### Work request
Each line below from the line with "pyautogui.press('ctrl+s')" to the line with "pyautogui.press('alt+Tab')" must be copied exactly, including those two, and no picture may appear in the copy.

Stored items from a collection:
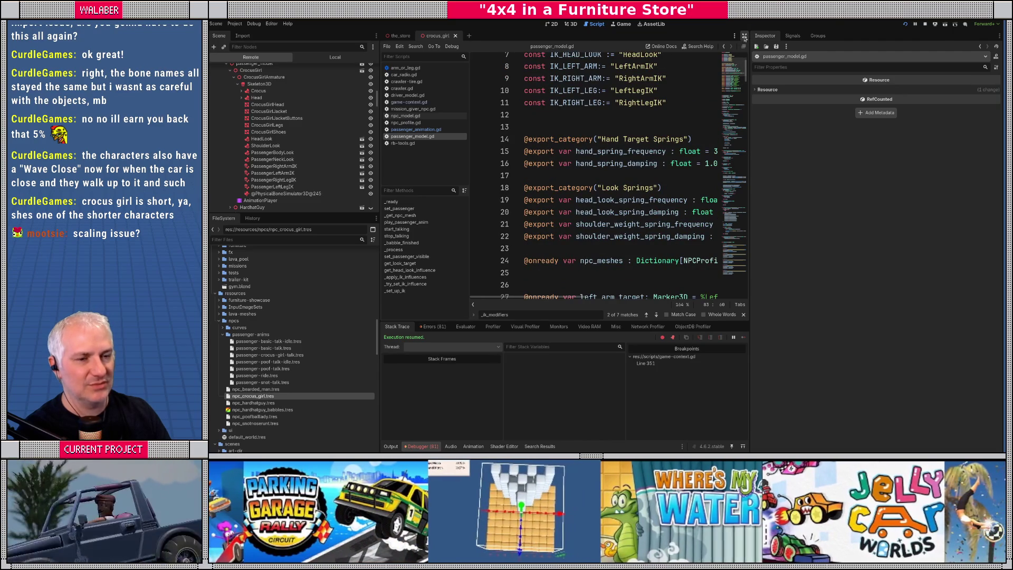
pyautogui.click(473, 304)
pyautogui.scroll(2, 601, 176)
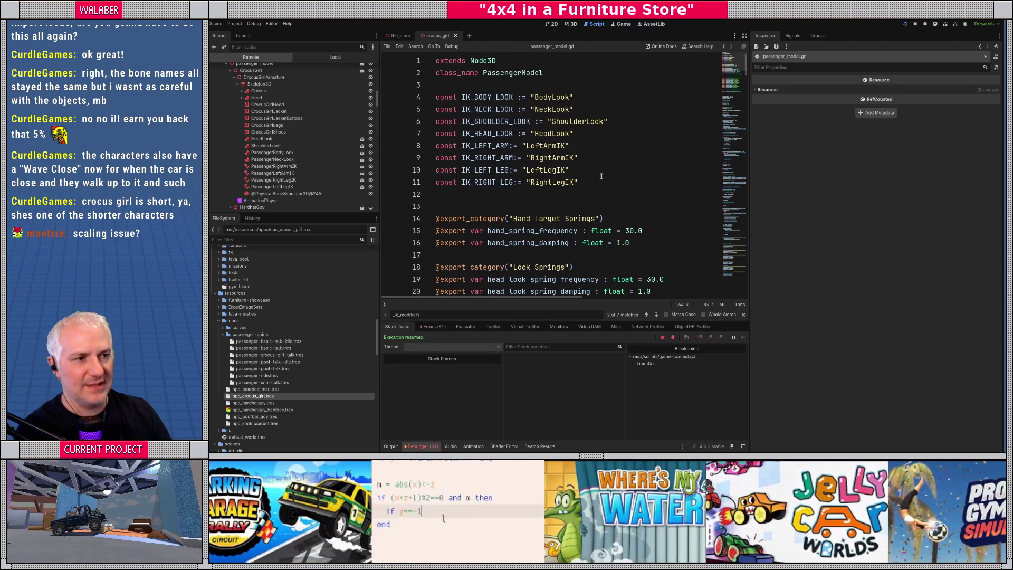
pyautogui.click(550, 121)
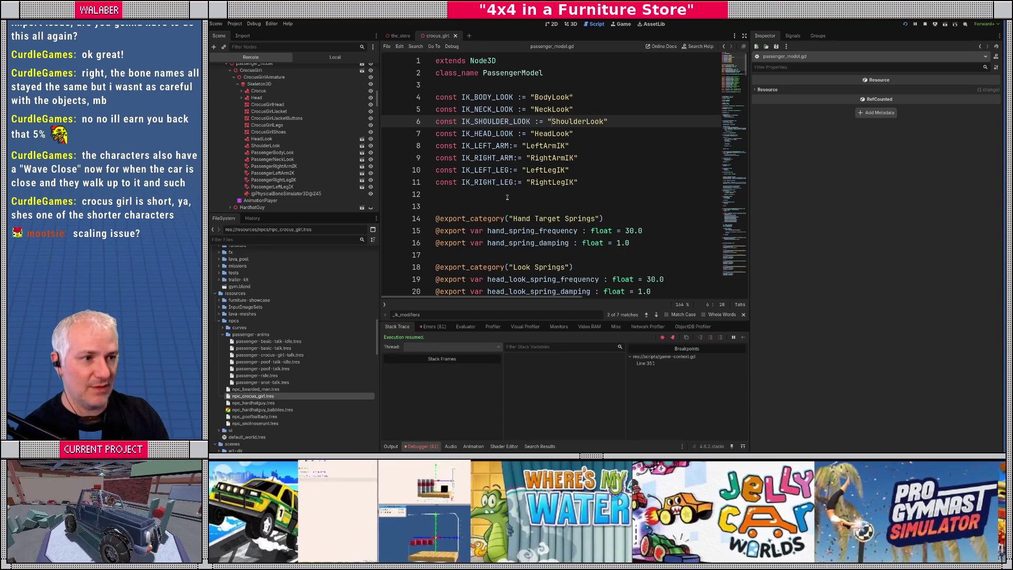
pyautogui.press('Up')
pyautogui.press('Up')
pyautogui.write('Passenger')
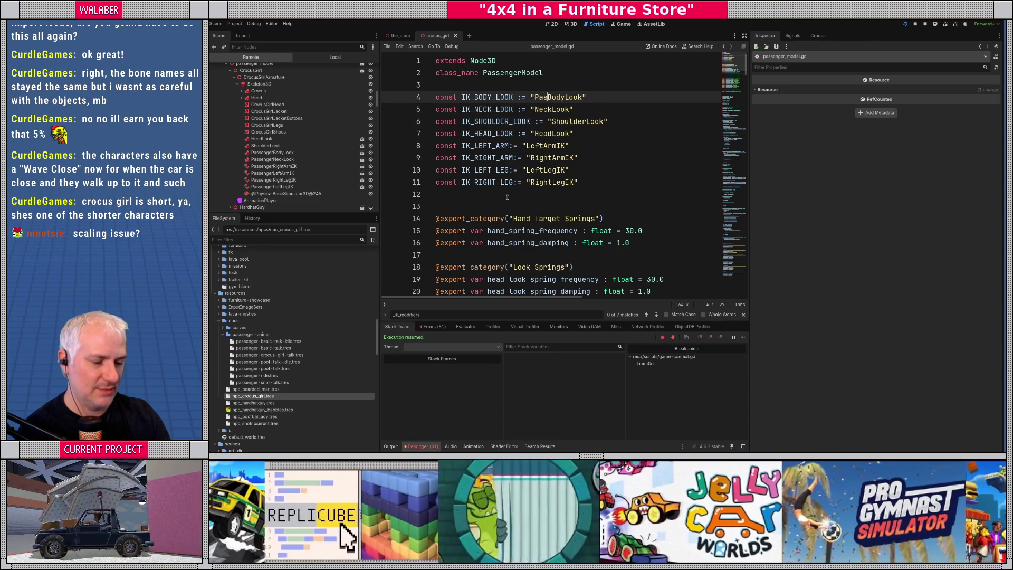
pyautogui.press('Down')
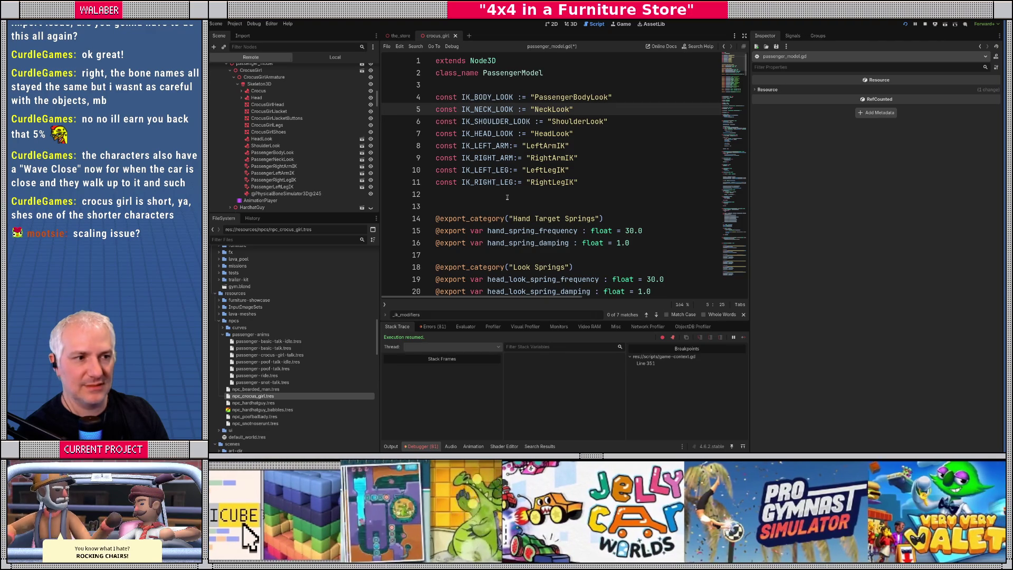
pyautogui.write('Passenger')
# Step: Rename the four arm and leg IK constants to PassengerLeftArmIK, PassengerRightArmIK, PassengerLeftLegIK, PassengerRightLegIK
pyautogui.press('Down')
pyautogui.press('Down')
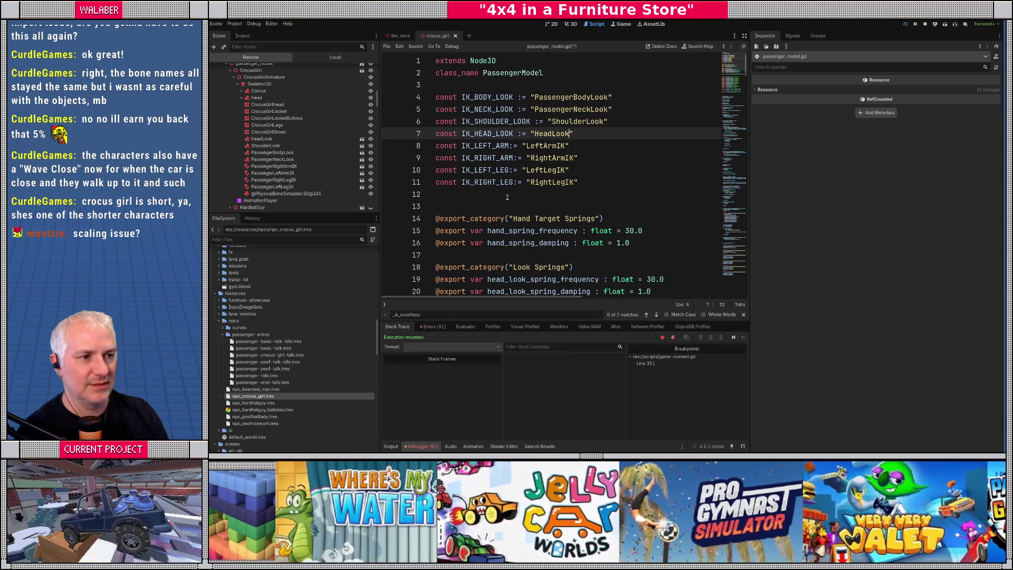
pyautogui.press('Up')
pyautogui.press('Down')
pyautogui.press('Down')
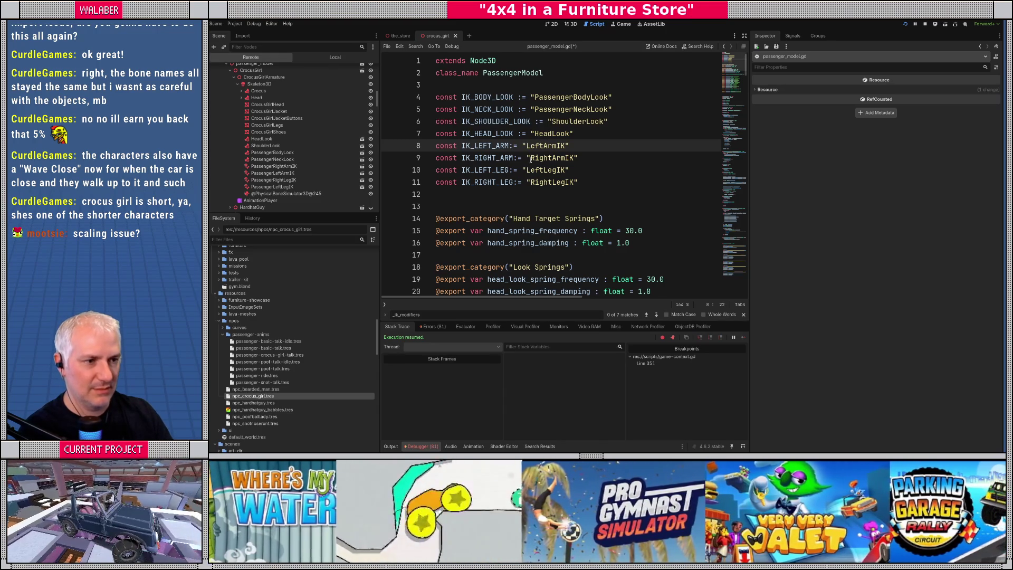
pyautogui.keyDown('alt'); pyautogui.click(529, 183); pyautogui.keyUp('alt')
pyautogui.write('PAssenger')
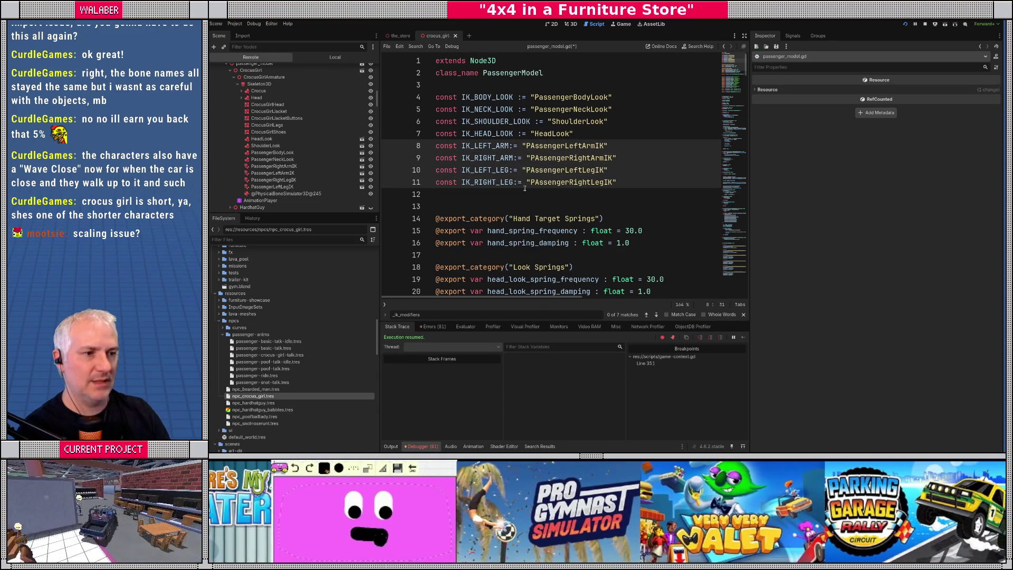
pyautogui.press('BackSpace')
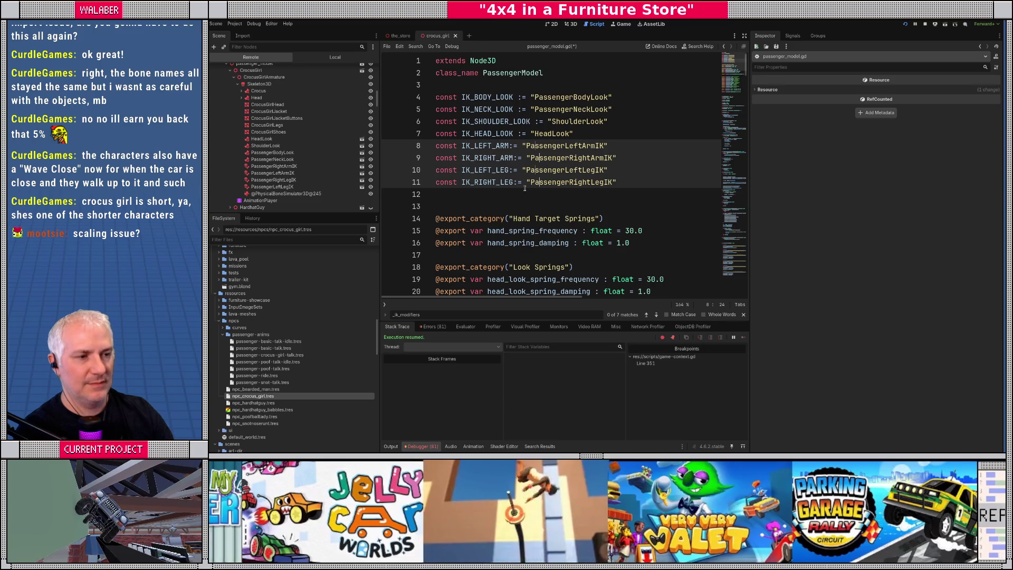
pyautogui.write('a')
# Step: Save passenger_model.gd and stop the running game
pyautogui.press('ctrl+s')
pyautogui.click(509, 121)
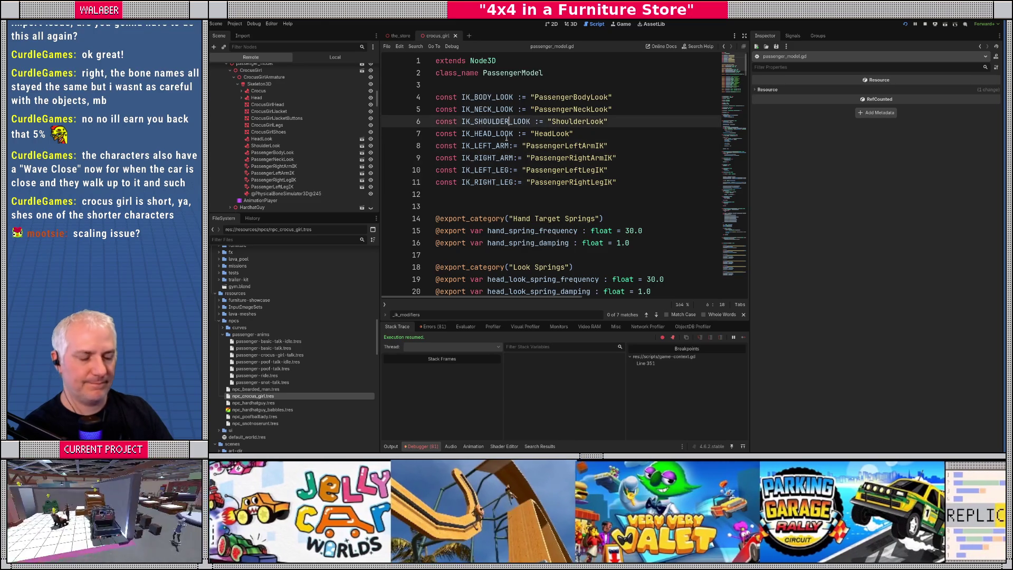
pyautogui.press('F8')
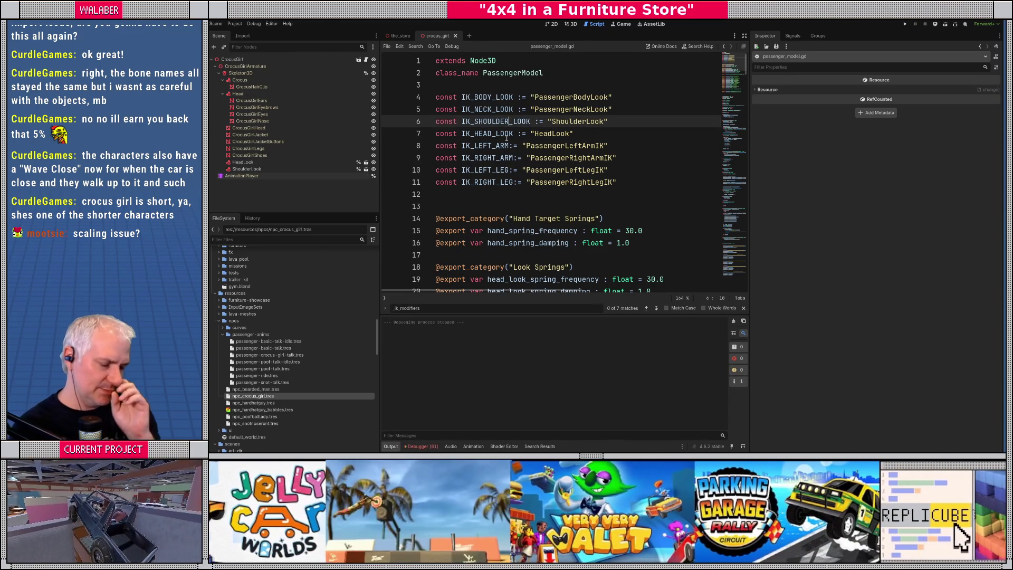
# Step: Relaunch the game, remove the line 351 breakpoint when it pauses, and resume execution
pyautogui.press('F5')
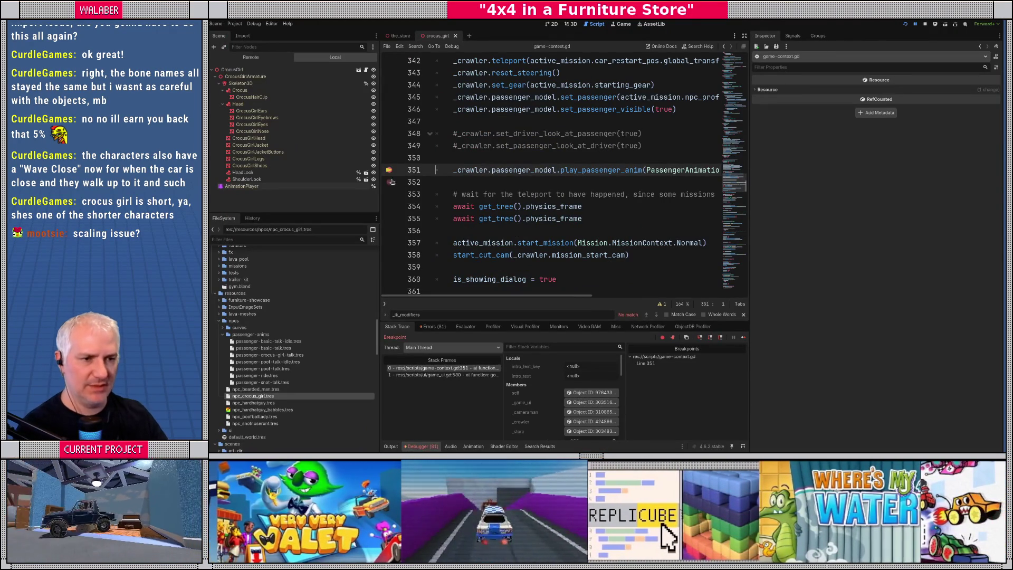
pyautogui.click(390, 169)
pyautogui.press('F12')
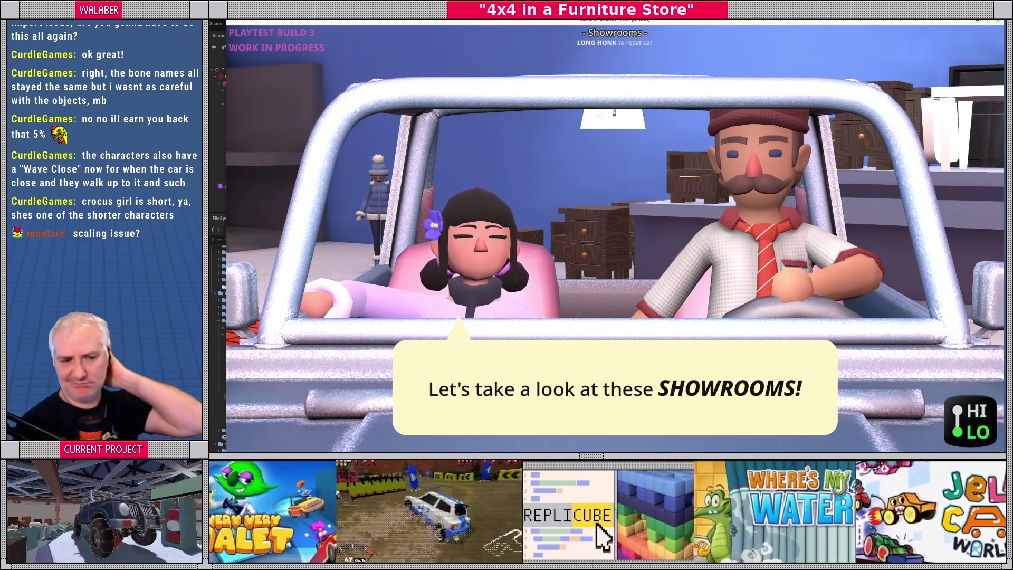
pyautogui.press('alt+Tab')
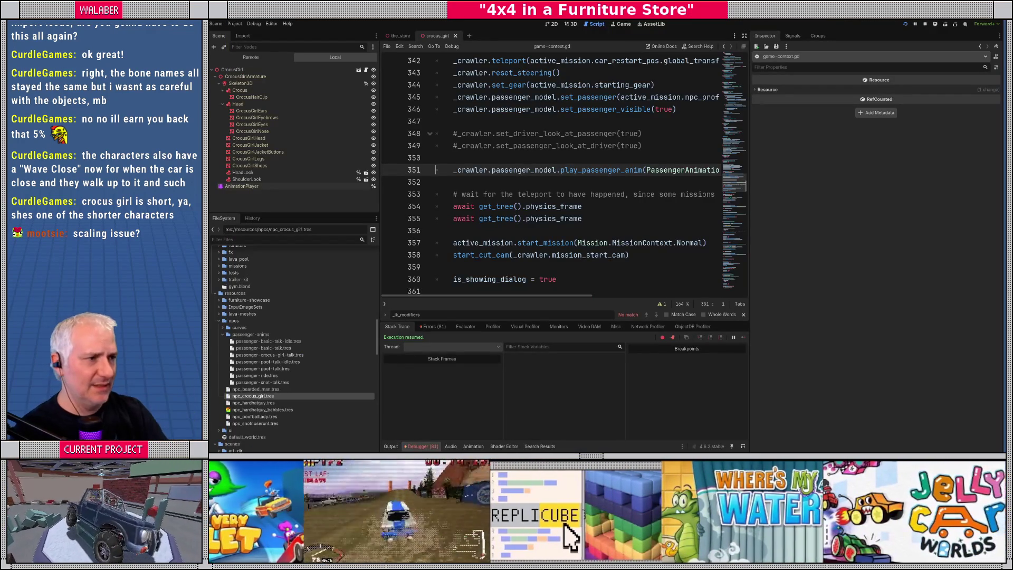
# Step: Skim passenger_model.gd in full width, then switch to and browse npc_model.gd
pyautogui.click(744, 35)
pyautogui.scroll(-2, 410, 173)
pyautogui.scroll(-20, 410, 173)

### Written answer
pyautogui.press('ctrl+s')
pyautogui.click(509, 121)
pyautogui.press('F8')
# Step: Relaunch the game, remove the line 351 breakpoint when it pauses, and resume execution
pyautogui.press('F5')
pyautogui.click(390, 169)
pyautogui.press('F12')
pyautogui.press('alt+Tab')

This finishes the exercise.